The best way for Roon to go forward is to strengthen its niche instead of competing with the streaming services like Apple and Spotify.

Integration with them won’t help Roon because it’s just fighting UI with Apple and Spotify. Unlike Qobuz and Tidal and Amazon, UI also happen to be Apple and Spotify’s strength as well. There is little Roon can do there.

Roon should focus all its energy on organising Local files/DSD/Classical cataloging which are actually their strength instead of wasting its developers time. They can’t win those battles.

3 Likes

IMHO, Roon’s UI is ten times better than Apple’s. And, as both Qobuz and Tidal have virtually the same number of tracks available to stream as Apple ( in the 70M+ range each), and Roon has multi room capability, I fail to see why there is any reason for anyone to switch to Apple , or even use it. What can Apple do that Roon can’t? Nothing from what I could see. What can Roon do that Apple can’t? Many things.

1 Like

I think Roon has the edge in UI, but not night and day if you are not in their niche segment.

Tidal/Qobuz’s library does not compete with Apple Music and Spotify. Over the past three years I have many wish Apple/Spotify have lossless as there are way too many tracks I can’t find in Tidal/Qobuz but are available in Apple Music. The size of the library was the only reason I kept my Apple Music subscription alive alongside Tidal/Qobuz. I can also recall zero times I can’t find anything on Apple Music that I can find on Tidal/Qobuz.
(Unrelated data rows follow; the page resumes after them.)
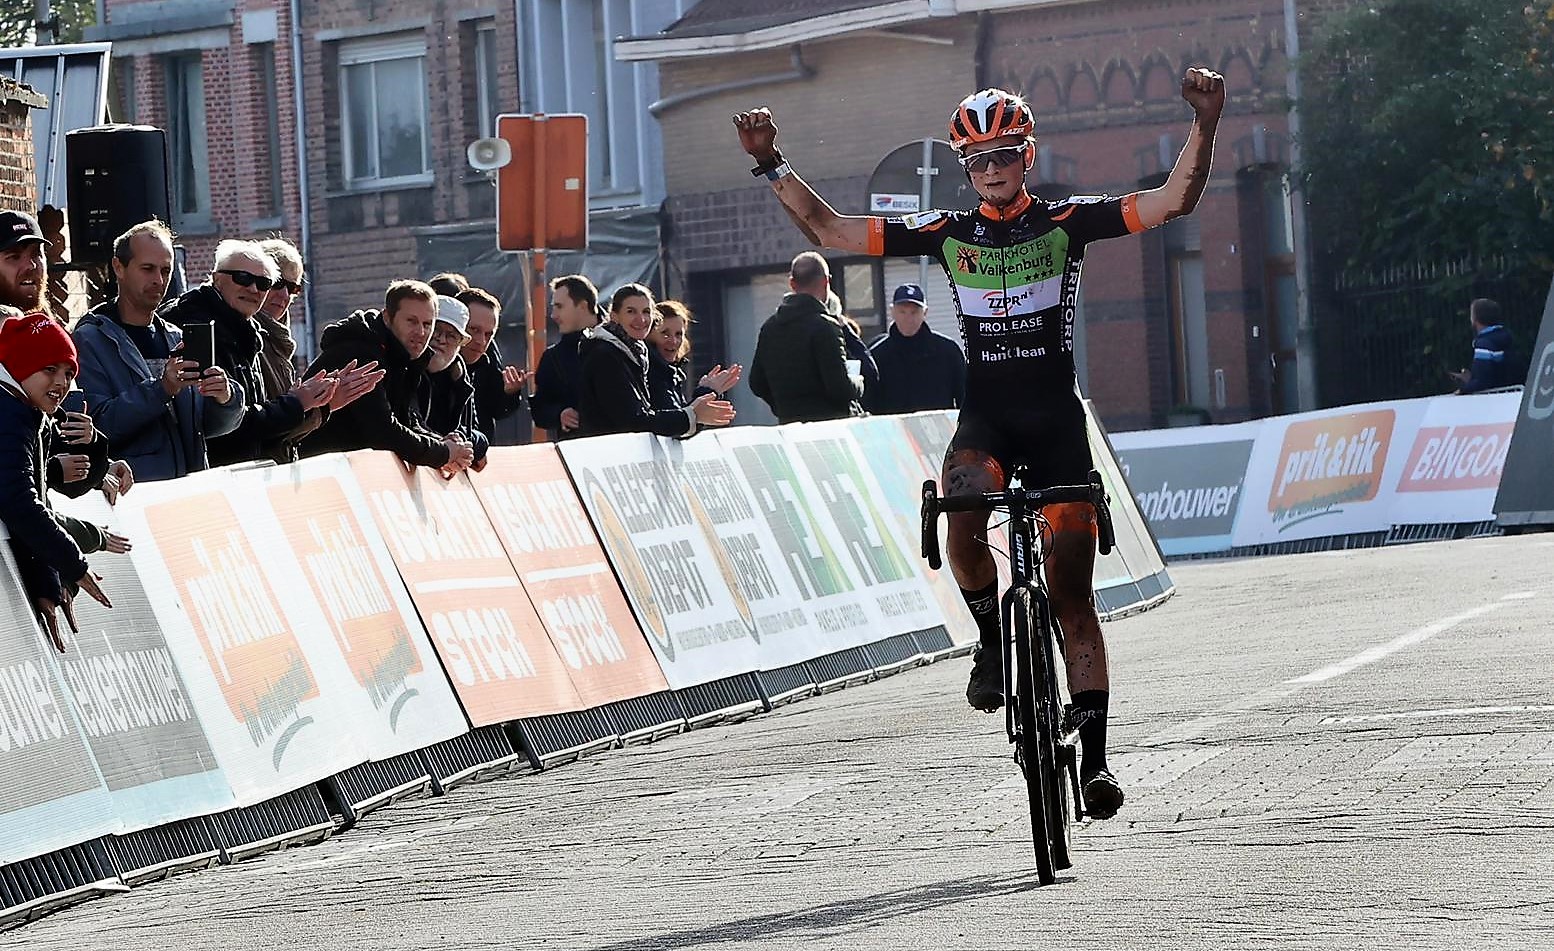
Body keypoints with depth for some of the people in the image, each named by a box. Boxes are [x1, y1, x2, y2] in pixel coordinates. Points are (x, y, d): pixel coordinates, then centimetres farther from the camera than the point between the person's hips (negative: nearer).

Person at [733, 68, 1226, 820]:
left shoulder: (1067, 223, 1)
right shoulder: (948, 235, 6)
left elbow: (1173, 201, -7)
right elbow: (830, 231, 6)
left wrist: (1205, 126, -22)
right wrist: (772, 166, -3)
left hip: (1056, 418, -1)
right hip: (984, 415, 1)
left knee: (1071, 600, -2)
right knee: (961, 523, -33)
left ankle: (1095, 757, 2)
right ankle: (992, 641, -5)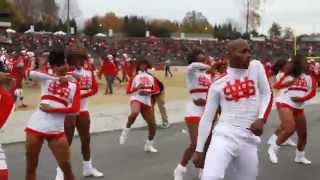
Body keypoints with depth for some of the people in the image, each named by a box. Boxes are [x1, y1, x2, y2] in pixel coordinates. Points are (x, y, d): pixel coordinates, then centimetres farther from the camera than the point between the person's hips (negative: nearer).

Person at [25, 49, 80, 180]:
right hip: (36, 126, 0)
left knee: (66, 167, 3)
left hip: (56, 130, 0)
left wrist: (52, 109, -16)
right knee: (31, 167, 10)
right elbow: (31, 73, -17)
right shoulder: (46, 79, 5)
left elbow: (75, 109, -7)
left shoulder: (74, 86, 7)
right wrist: (57, 78, -21)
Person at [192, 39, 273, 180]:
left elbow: (266, 95, 10)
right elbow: (207, 118, 5)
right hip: (224, 136, -2)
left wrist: (261, 119, -8)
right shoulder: (218, 84, 1)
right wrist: (199, 149, 5)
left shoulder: (256, 67, 4)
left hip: (249, 140, 3)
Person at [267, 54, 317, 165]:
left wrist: (301, 99, -16)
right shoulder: (289, 75, -5)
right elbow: (276, 86, -15)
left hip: (299, 107, 6)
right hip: (285, 103, -6)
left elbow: (312, 92, -2)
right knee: (290, 128, -24)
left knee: (303, 133, 11)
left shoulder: (310, 76, 4)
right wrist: (287, 83, -33)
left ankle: (300, 156, 31)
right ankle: (273, 149, -6)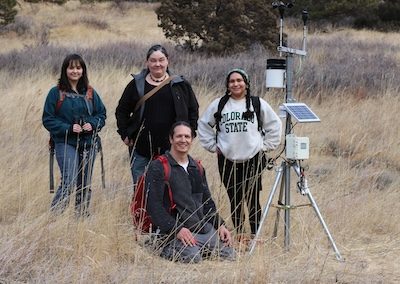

Your mileage may vary but for me, Tidal/Qobuz library is very limited compared to the competition.

1 Like

As of April 2021, published track totals were

Apple 75,000,000
Qobuz. 70,000,000+
Tidal. 70,000,000+

Spotify had 70.000.000 at the end of February 2021

For all intents and purposes they offer the same amount of tracks. Now, the genres they are strong in, or weak in, probably differs. I know for a fact that’s true with Qobuz and Tidal. Qobuz kills Tidal in Classical, Jazz and blues. And from what I’ve heard, Tidal kills Qobuz in hip hop (I wouldn’t know. I’ve never searched for Hip hop in my entire life). So, what we view as the service with the best selection is determined by what genres interest us, not by the total number of tracks available, and that’s cool. I totally respect those that prefer Apple, Spotify, Deezer, Tidal, or whatever. I love that we have choices, as musical tastes differ so widely from person to person. And I wish that every one of you gets immense enjoyment from music, and from life.